Pengisolasian itu telah meluas ke tota-kota sekitarnya dan beberapa provinsi lain.
Baca: Begini Bedanya Inggris dan Indonesia Evakuasi Warga dari Wuhan, Disorot Pemerintah dan Media Asing
Baca: Viral Akun Rusia Komentari soal Penyemprotan Disinfektan ke WNI dari Wuhan
Pencegahan penyebaran virus corona ini mengisolasi total sekitar 60 juta orang.
China memiliki hak berdasarkan peraturan Organisasi Perdagangan Dunia untuk menyatakan keadaan darurat dan memaksa perusahaan untuk melisensikan paten untuk melindungi masyarakat.
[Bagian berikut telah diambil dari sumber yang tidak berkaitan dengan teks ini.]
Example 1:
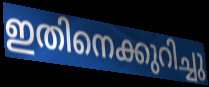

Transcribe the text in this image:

ഇതിനെക്കുറിച്ചു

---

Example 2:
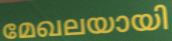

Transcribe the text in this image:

മേഖലയായി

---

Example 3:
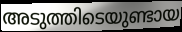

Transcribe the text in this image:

Ini diperlukan untuk membayar biaya lisensi yang dianggap sebagai nilai pasar yang wajar.
Baca: 2 Kasus Baru Virus Corona Di Korea Selatan, Pria Itu Pergi Ke Singapura Untuk Konferensi
Baca: 24 Kasus Positif Virus Corona di Singapura, KBRI Sebut Belum Ada Larangan WNI Pergi ke Negeri Singa
Pemerintah mungkin dapat menghindari biaya itu jika paten diberikan kepada lembaga Wuhan, sebuah laboratorium elit yang merupakan bagian dari Akademi Ilmu Pengetahuan China resmi.
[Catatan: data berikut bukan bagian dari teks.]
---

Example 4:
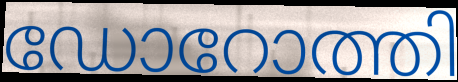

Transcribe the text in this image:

ഡോറോത്തി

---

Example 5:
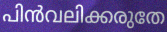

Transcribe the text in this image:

പിൻവലിക്കരുതേ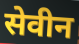
सेवीन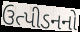
ઉત્પીડનનોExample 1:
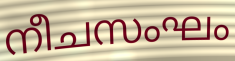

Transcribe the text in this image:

നീചസംഘം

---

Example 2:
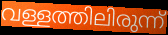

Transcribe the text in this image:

വള്ളത്തിലിരുന്ന്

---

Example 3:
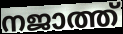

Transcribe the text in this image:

നജാത്ത്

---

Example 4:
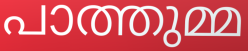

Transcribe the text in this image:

പാത്തുമ്മ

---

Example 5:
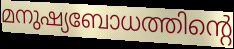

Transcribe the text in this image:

മനുഷ്യബോധത്തിന്റെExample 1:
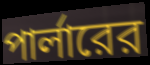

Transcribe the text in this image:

পার্লারের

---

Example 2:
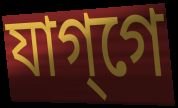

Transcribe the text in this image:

যাগ্‌গে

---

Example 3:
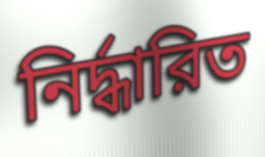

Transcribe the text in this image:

নির্দ্ধারিত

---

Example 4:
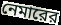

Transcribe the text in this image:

নেমারের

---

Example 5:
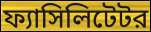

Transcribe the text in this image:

ফ্যাসিলিটেটর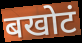
बखोटं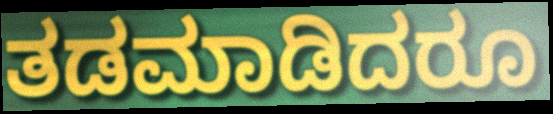
ತಡಮಾಡಿದರೂ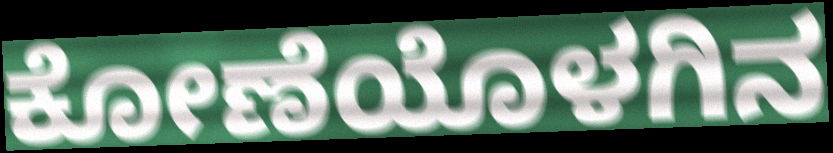
ಕೋಣೆಯೊಳಗಿನ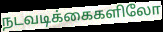
நடவடிக்கைகளிலோ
Lembaga itu mengatakan pihaknya mengajukan "penggunaan paten" yang menentukan virus Wuhan sebagai target obat.
Aplikasi paten Gilead, diajukan sebelum virus diidentifikasi, hanya mengutip keseluruhan keluarga virus corona.
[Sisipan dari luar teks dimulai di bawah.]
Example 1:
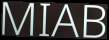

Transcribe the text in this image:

MIAB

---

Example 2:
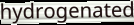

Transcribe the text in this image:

hydrogenated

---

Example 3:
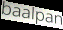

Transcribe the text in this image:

baalpan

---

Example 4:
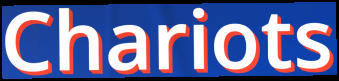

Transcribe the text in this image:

Chariots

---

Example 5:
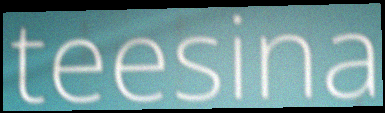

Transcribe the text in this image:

teesinaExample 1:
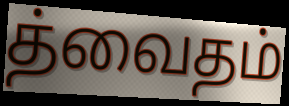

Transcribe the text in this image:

த்வைதம்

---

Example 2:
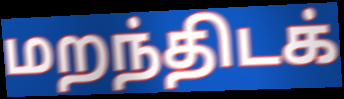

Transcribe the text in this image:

மறந்திடக்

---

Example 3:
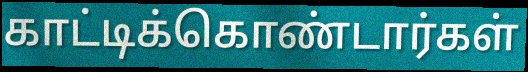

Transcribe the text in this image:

காட்டிக்கொண்டார்கள்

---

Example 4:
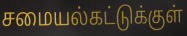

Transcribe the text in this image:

சமையல்கட்டுக்குள்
Dalam pernyataan lembaga itu, para peneliti Wuhan, bersama dengan laboratorium militer China, membuat aplikasi paten mereka 'dari perspektif melindungi kepentingan nasional'.
"Jika perusahaan asing yang relevan berencana untuk berkontribusi pada pencegahan dan pengendalian epidemi China,
kami berdua sepakat bahwa jika negara membutuhkannya,
kami tidak akan memerlukan penegakan hak-hak yang diberikan oleh paten," katanya.
Gillead mengatakan minggu lalu bekerja dengan AS dan otoritas kesehatan China untuk mempelajari remdesivir.
Baca: Peneliti Temukan Jejak Penyebaran Virus Corona di Gagang Pintu Pasien, Warga Diimbau Jaga Kebersihan
Baca: China Perintahkan Keluarga Segera Kremasi Jenazah Korban Virus Corona dengan Sederhana dan Cepat
Perusahaan itu mengatakan telah menyediakan obat untuk penggunaan darurat pada sejumlah kecil pasien dengan virus Wuhan 'tanpa adanya pilihan pengobatan yang disetujui'.
Wabah virus corona telah memicu kepanikan di seluruh dunia.
Memaksa negara itu untuk mengunci Wuhan dan kota-kota lain di provinsi Hubei pusat tempat virus mematikan itu berasal.
Baca: Viral Foto Kondisi Tangan dan Wajah Petugas Medis yang Tangani Pasien Virus Corona di China
Baca: Daftar 54 Hoax Virus Corona yang Dikabarkan Dapat Sebarkan Malware Lewat WhatsApp
Ini juga telah memaksa perusahaan untuk menutup bisnis mereka di daratan, memaksa kontrol perbatasan dan mengguncang pasar global.
Presiden Xi Jinping mengatakan China harus memperlakukan perang melawan virus corona sebagai 'tugas paling penting yang ada', menurut penyiar negara CCTV pada 3 Februari.
Sejauh ini, virus tersebut telah menewaskan lebih dari 560 jiwa dan menginfeksi setidaknya 27.000 orang, sebagian besar di daratan Cina.